- Exercise brief
Quote, word for word, every line starting at the line that contains "Узнайте, как легко" and ending with the last line of the records; include both of these lines and no others.

- Data provided
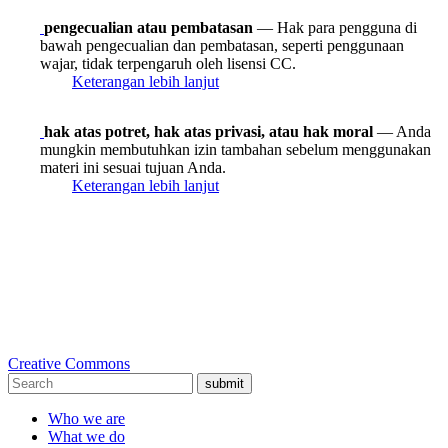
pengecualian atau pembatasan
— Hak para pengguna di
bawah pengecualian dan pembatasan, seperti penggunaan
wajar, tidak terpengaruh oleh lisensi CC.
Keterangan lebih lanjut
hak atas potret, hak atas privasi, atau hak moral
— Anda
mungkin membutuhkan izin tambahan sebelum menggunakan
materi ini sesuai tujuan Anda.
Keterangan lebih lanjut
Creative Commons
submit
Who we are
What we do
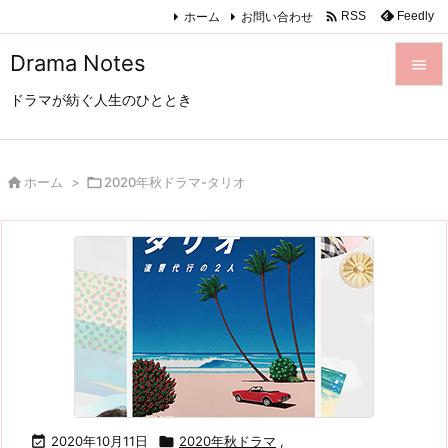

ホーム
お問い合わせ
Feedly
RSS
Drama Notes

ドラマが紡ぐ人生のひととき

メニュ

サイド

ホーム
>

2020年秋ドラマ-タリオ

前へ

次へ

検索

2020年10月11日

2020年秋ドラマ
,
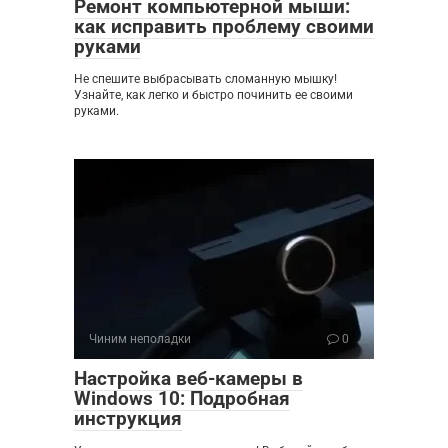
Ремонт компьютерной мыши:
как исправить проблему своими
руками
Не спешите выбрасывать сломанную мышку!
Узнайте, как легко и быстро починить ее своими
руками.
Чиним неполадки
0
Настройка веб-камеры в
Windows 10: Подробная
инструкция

- Exercise answer
Узнайте, как легко и быстро починить ее своими
руками.
Чиним неполадки
0
Настройка веб-камеры в
Windows 10: Подробная
инструкция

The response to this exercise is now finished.